ORDERED that the order is reversed, on the law, with costs, and the defendants' motion for summary judgment dismissing the complaint is denied.
The defendants failed to meet their prima facie burden of showing that the plaintiff did not sustain a serious injury within the meaning of Insurance Law § 5102(d) as a result of the subject accident (see Toure v. Avis Rent A Car Sys., 98 N.Y.2d 345, 746 N.Y.S.2d 865, 774 N.E.2d 1197 ; Gaddy v. Eyler, 79 N.Y.2d 955, 956–957, 582 N.Y.S.2d 990, 591 N.E.2d 1176 ).

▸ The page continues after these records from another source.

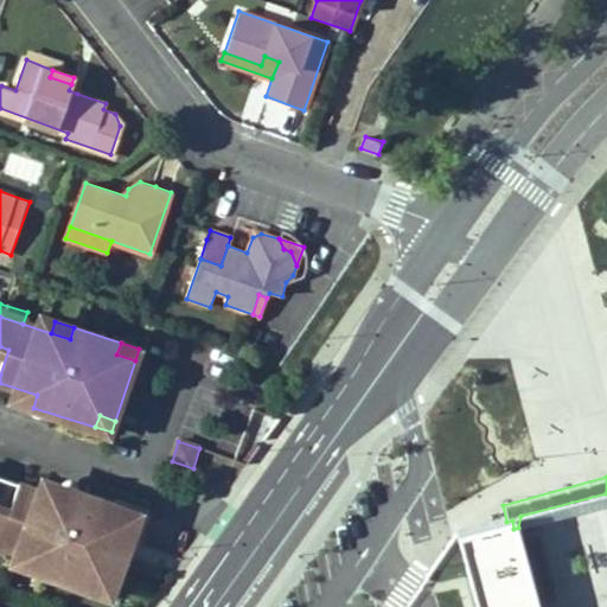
[(0,517),(0,544),(8,548),(38,557),(57,564),(52,577),(98,592),(102,580),(120,586),(140,525),(121,518),(125,506),(65,486),(61,502),(21,489),(10,521),(0,517)]
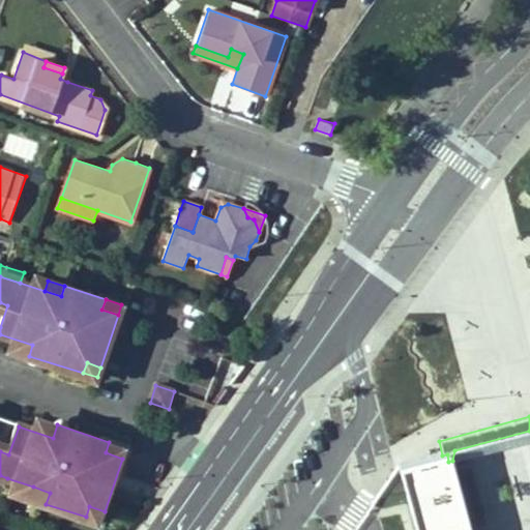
[(125,448),(109,442),(106,452),(122,459),(125,448)]
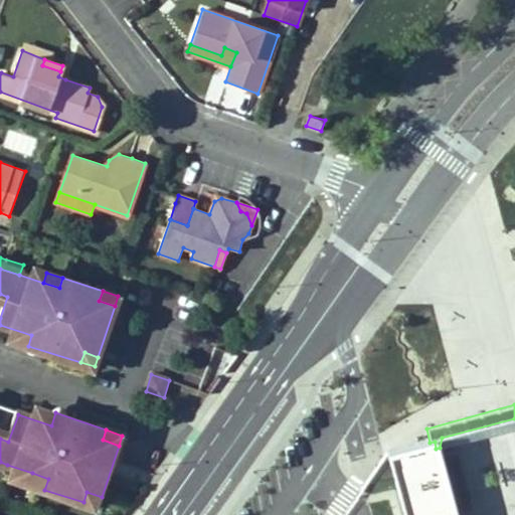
[(454,514),(436,449),(435,442),(430,443),(389,455),(405,514),(454,514)]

The papers submitted by the defendants failed to adequately address the plaintiff's claims, set forth in the bills of particulars, that he sustained serious injuries to the cervical and lumbar regions of his spine and to his right knee under the permanent consequential limitation of use or significant limitation of use categories of Insurance Law § 5102(d) (see Staff v. Yshua, 59 A.D.3d 614, 874 N.Y.S.2d 180 ), and that he sustained a serious injury under the 90/180–day category of Insurance Law § 5102(d) (see Che Hong Kim v. Kossoff, 90 A.D.3d 969, 934 N.Y.S.2d 867 ).
Since the defendants did not sustain their prima facie burden, it is unnecessary to determine whether the papers submitted by the plaintiff in opposition were sufficient to raise a triable issue of fact (see id. ). Therefore, the Supreme Court should have denied the defendants' motion for summary judgment dismissing the complaint.
DILLON, J.P., LEVENTHAL, ROMAN, SGROI and HINDS–RADIX, JJ., concur.